Wiosna w Tatrach. Nie, to nie pomyłka. Jest na to dowód
Pogoda w Tatrach jest wręcz wymarzona do pieszych wędrówek. Na niebie majaczą nieliczne chmury, a temperatury w niższych partiach przekraczają 15℃. Nietrudno więc dziwić się, że na szlakach pojawiło się wielu wędrowców. Niestety część z nich postanowiła zignorować ostrzeżenia ratowników i parku. W ciągu ostatnich dwóch tygodni w Tatrach zginęło aż dziewięć osób, z czego osiem w wypadkach.

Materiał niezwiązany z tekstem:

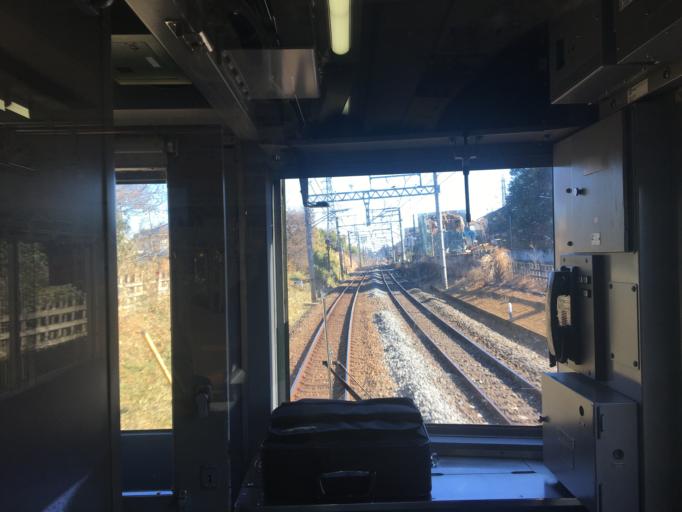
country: JP
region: Saitama
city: Iwatsuki
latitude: 35.9387
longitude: 139.6695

Wiosna opanowała Tatry. Na dole zakwitły kaczeńce
Wysoka temperatura sprawiła, że w dolnych częściach gór mamy iście wiosenną aurę. Zrobiło się bardzo ciepło, a zarówno wędrowcom, jak i roślinom nie brakuje słońca. To sprawiło, że w Tatrach zakwitły nieliczne kaczeńce. - Przepiękny kwiat kojarzony przez nas z wiosną i słusznie, bo jest to kwiat typowo wiosenny – przypomniał Marek Kot z działu edukacyjnego Tatrzańskiego Parku Narodowego.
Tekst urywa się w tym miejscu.